1) Too much contention
You claim to have multi-threaded applications. Multi-threaded model does not mean faster. Your apps will not get the boost from multi-threaded model and multiple CPU/cores if you have too much contention, blocking and waiting. Review your threading model and weed out contention. Excessive contention will reduce your app performance as load increases. Adding more CPUs won’t result in performance improvements.
2) Bad data model
Does your app access data? Is your app write or read heavy? Your app performance will suffer if your data model does not optimize for most common set of use cases. Say you have a read intensive app and you store data in SQL. Improper data model design, bad index choices will kill your application performance. Carefully look at the use cases and scenarios and examine how your data model supports it.
3) Too much synchronous IO
Does your application wait fora database or messaging to get back to the user? If so, consider swapping from synchronous to asynchronous communication model. This way your app can return back to the user quickly and let the processing take its course in the background.
Request completion can be reported back to the user asynchronously much later without imposing a blocking wait and making your users wait.
4) Bad UI/UX design
Yes, your application will be slow simply because it takes too much time to figure out what to do, if your UI is not well designed. Most app developers focus on how long it takes to click, generate report, display a chart, etc. What about how long it takes to figure things out? That is part of your application performance and ultimately affects the quality of service.
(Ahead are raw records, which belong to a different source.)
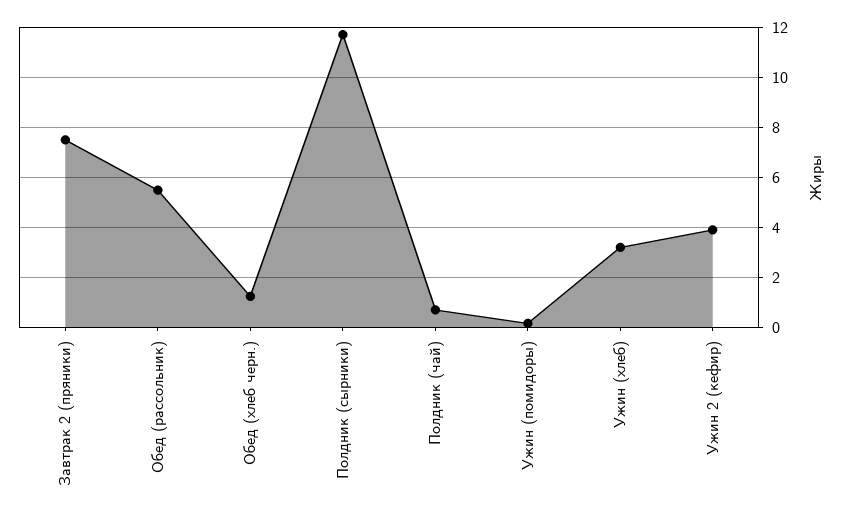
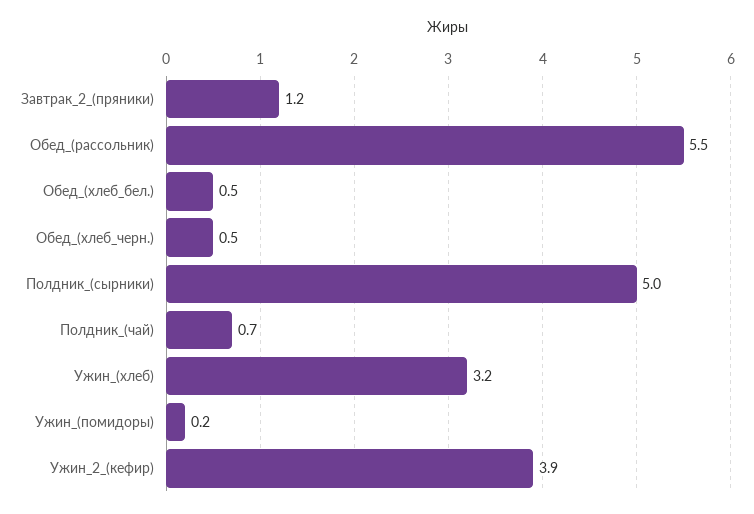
Завтрак 2 (пряники): 7.5 -> 1.2
Обед (хлеб черн.): 1.25 -> 0.5
Полдник (сырники): 11.75 -> 5
Обед_(хлеб_бел.): none -> 0.5

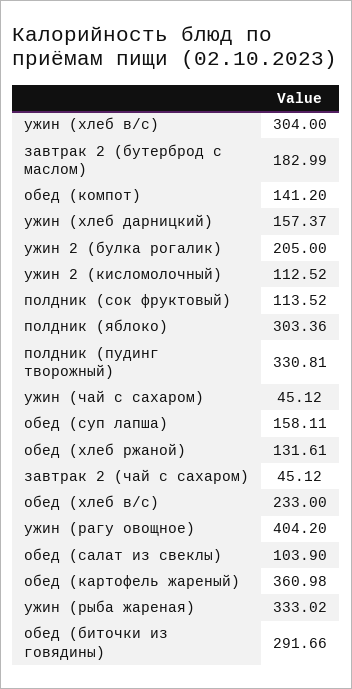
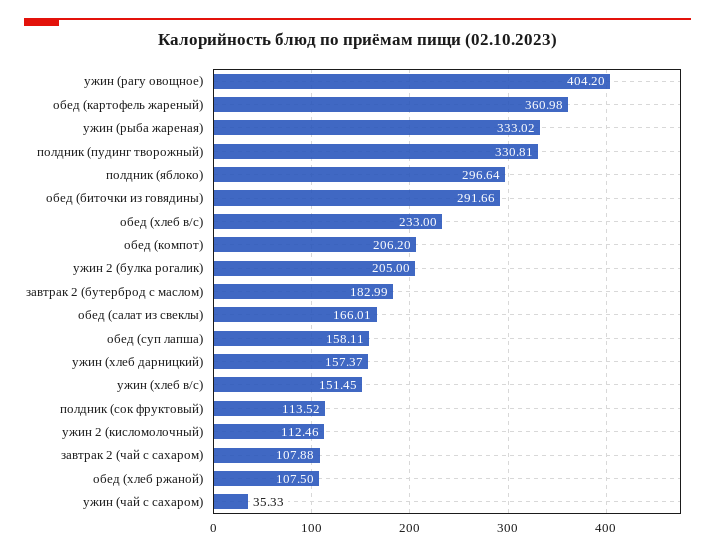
ужин (хлеб в/с): 304 -> 151.45
обед (компот): 141.2 -> 206.2
ужин 2 (кисломолочный): 112.52 -> 112.46
полдник (яблоко): 303.36 -> 296.64
ужин (чай с сахаром): 45.12 -> 35.33
обед (хлеб ржаной): 131.61 -> 107.5
завтрак 2 (чай с сахаром): 45.12 -> 107.88
обед (салат из свеклы): 103.9 -> 166.01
Focus on UI design and user experience and it will make your application faster.
5) Resources vs Workload Mismatch
Poor capacity planning can literally kill your app no matter how well it is designed: limited memory, heap, not enouph CPU, poor heap/GC model for java applications. We all know what happens with java apps when GC kicks in — hangs, timeouts etc. Most shops throw hardware or VM instances at this problem, which can alleviate the problem to a certain degree. Tuning java GC can be very challenging for server apps with varying workloads. Having a good handle on the application workload vs available resources is critical for optimal application performance.
6) Bottleneck effect
No matter how well your application is designed it will be as slow as your slowest link. Network, DB, application servers — all have to be fast to deliver optimal performance. Pay attention to infrastructure components that follow hub and spoke, sink models. Any hub or a sink can become a performance killer. Typical examples of hubs and sinks are: web servers, brokers, databases, routers, middleware. Relieve hub/spoke dependencies, use redundant, replicated infrastructure, and eliminate bottlenecks by removing single points of failure.
7) Too much linear processing
Sometimes your application just needs a lot of processing that takes a lot of computations on a lot of data. It takes time. Why do it serially?
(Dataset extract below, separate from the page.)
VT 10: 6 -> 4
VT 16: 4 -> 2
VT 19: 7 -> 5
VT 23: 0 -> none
Attempt to break the problem into smaller pieces and execute your tasks in parallel. Consider clustered computing platforms such as Spark, STORM, MapReduce to execute tasks in parallel across a cluster of servers. Aggregate your data in advance and reduce data processing overhead for most common use cases.
Optimize your data model for how it will be used and not just on how efficiently the data is stored. You will have to compromise somethings to get faster processing in return.
8) Lack of tools and process
Things break, slow down – entropy is everywhere especially in your apps. Do you know when things fail or slow down? Do you have the tools to deal with performance bottlenecks and failures? Adopting a solid methodology such as DevOps will go a long way to ensure your apps are at their best.
There is never too fast. Your apps could always be better, faster, and snappier. Establish a good handshake between end-user, Ops and Dev and watch your app quality improve. Consider Unified Application Analytics platforms that let you consolidate end-user, performance, logs and other application and infrastructure metrics into a single view. Having to jump from tool to tool to get visibility will drive you crazy and add time to MTTR (mean time to repair).
9) Bad developers
Dump developers who don’t pay attention to performance. Today it is easy to write bloated code that works but slow. In java for example, developers who have a good grasp of C/C++ as well as assembler understand performance better than developers who only work with higher level languages. Understanding hardware, OS, memory management and IO is a huge plus, especially when delivering high performing applications.
10) Mismatched performance expectations
You think your application is fast but your end-users think it’s slow. Why? Your application performance is very much dependent on end-user expectations. What is fast for some is very slow for others. For some, a few seconds response time is fast, for others eternity. Compare performance expectations of a high frequency trader vs someone buying a TV on eBay or Amazon. There is a huge difference in performance expectations. Know your user and design accordingly.